- _SUPPLIED INFORMATION_
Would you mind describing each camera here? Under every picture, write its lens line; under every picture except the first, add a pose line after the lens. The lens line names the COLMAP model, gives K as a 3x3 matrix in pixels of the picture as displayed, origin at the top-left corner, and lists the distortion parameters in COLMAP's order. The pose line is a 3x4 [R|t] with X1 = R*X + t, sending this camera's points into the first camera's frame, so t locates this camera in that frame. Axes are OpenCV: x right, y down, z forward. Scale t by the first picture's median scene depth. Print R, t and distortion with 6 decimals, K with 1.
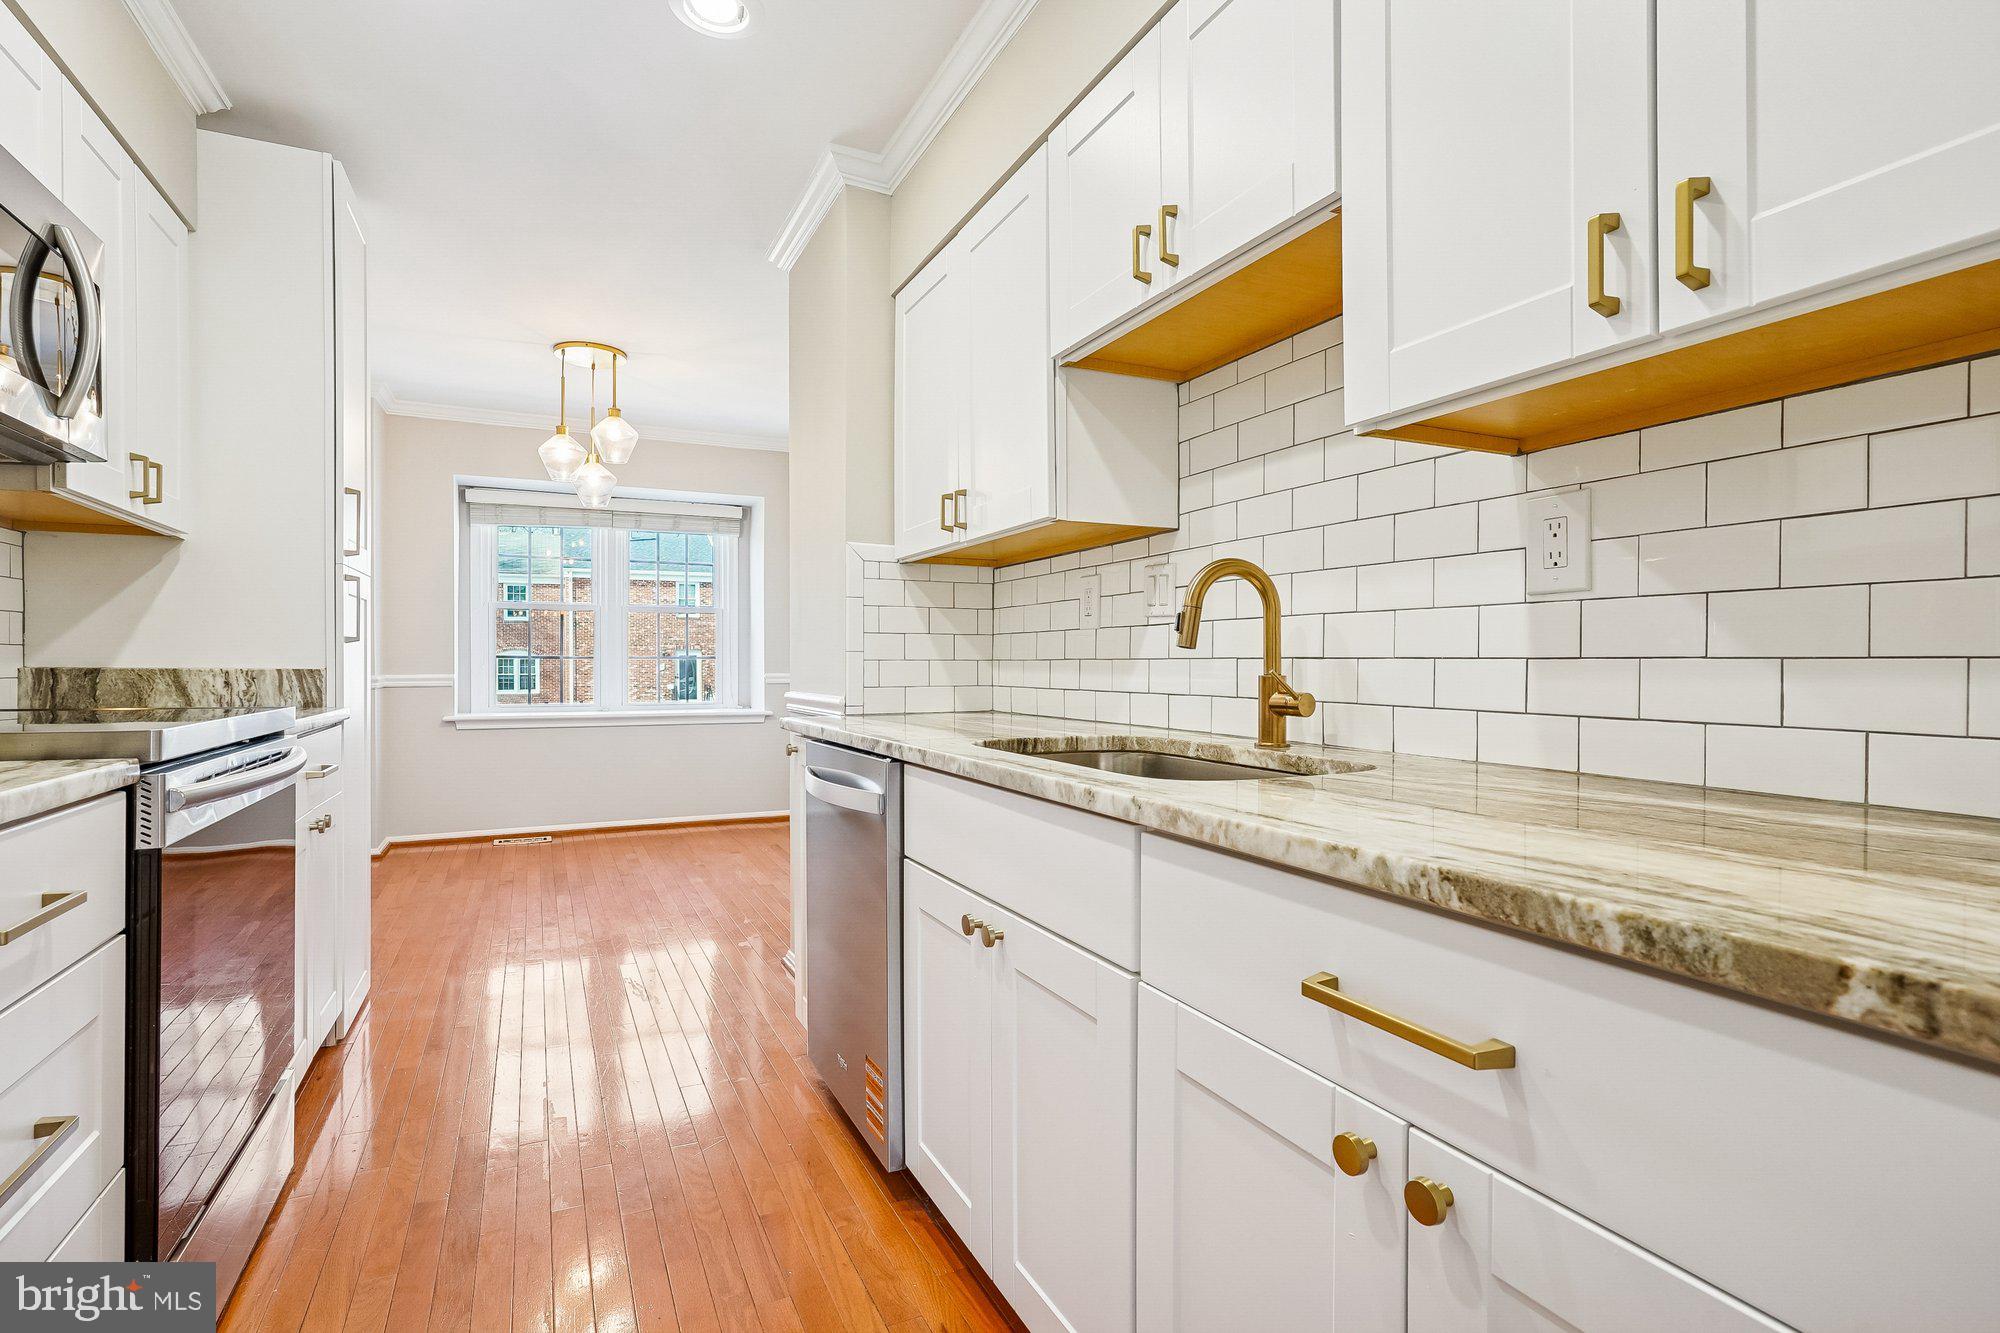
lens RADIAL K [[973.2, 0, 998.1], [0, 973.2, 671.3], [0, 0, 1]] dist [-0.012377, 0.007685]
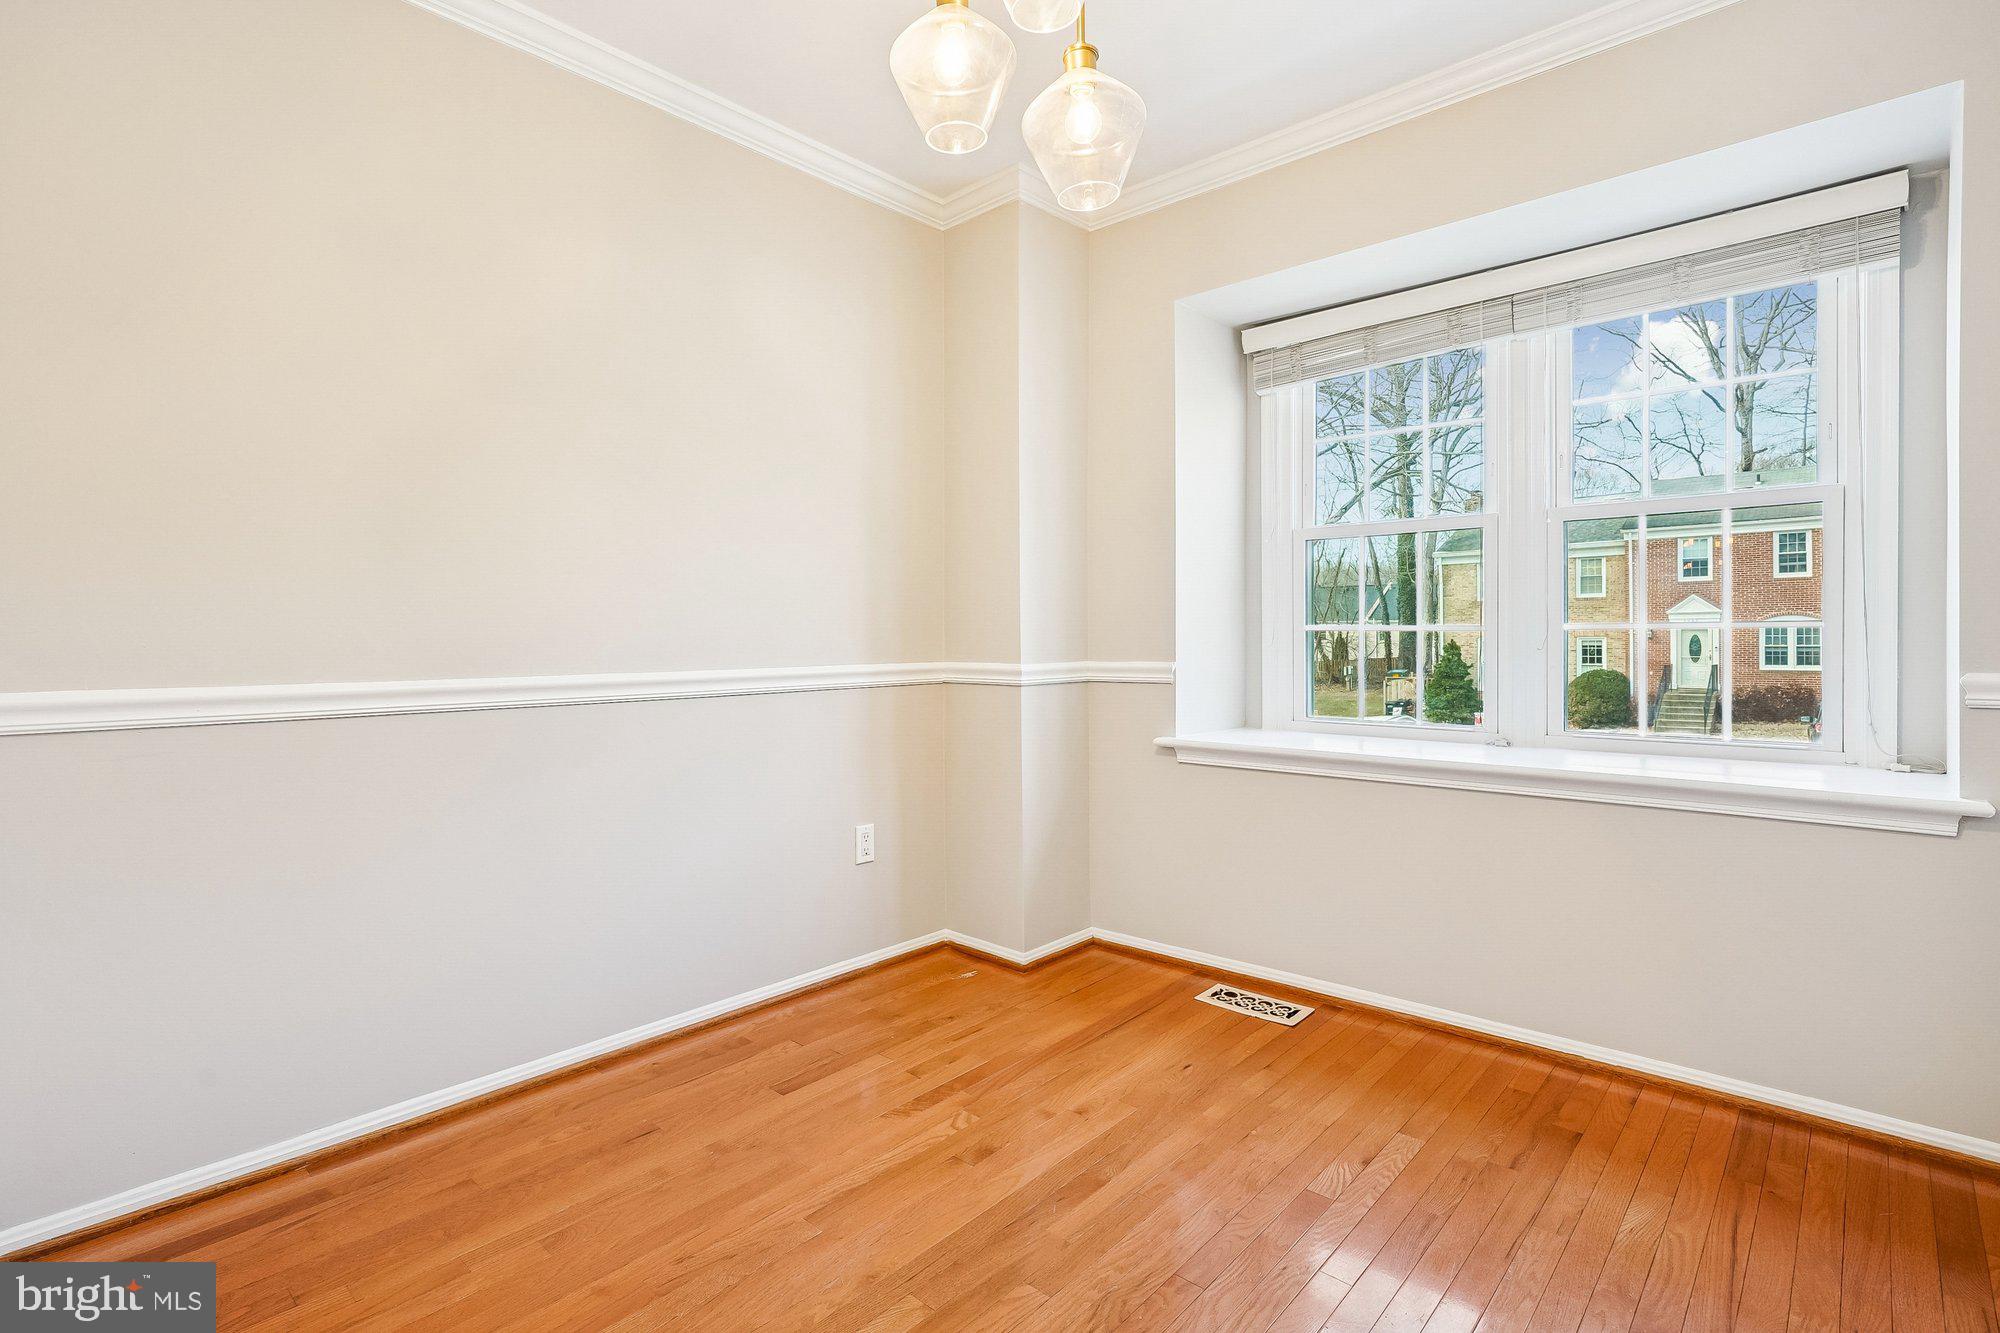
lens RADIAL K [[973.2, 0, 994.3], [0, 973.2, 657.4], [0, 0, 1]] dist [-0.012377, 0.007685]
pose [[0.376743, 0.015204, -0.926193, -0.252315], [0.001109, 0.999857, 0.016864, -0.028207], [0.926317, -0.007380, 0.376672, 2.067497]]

- _WHAT YOU NEED TO DO_
Reproduce the whole listing above word for word, leaving the pictures out.

- _SOLUTION BELOW_
Would you mind describing each camera here? Under every picture, write its lens line; under every picture except the first, add a pose line after the lens. The lens line names the COLMAP model, gives K as a 3x3 matrix in pixels of the picture as displayed, origin at the top-left corner, and lists the distortion parameters in COLMAP's order. The pose line is a 3x4 [R|t] with X1 = R*X + t, sending this camera's points into the first camera's frame, so t locates this camera in that frame. Axes are OpenCV: x right, y down, z forward. Scale t by the first picture's median scene depth. Print R, t and distortion with 6 decimals, K with 1.
lens RADIAL K [[973.2, 0, 998.1], [0, 973.2, 671.3], [0, 0, 1]] dist [-0.012377, 0.007685]
lens RADIAL K [[973.2, 0, 994.3], [0, 973.2, 657.4], [0, 0, 1]] dist [-0.012377, 0.007685]
pose [[0.376743, 0.015204, -0.926193, -0.252315], [0.001109, 0.999857, 0.016864, -0.028207], [0.926317, -0.007380, 0.376672, 2.067497]]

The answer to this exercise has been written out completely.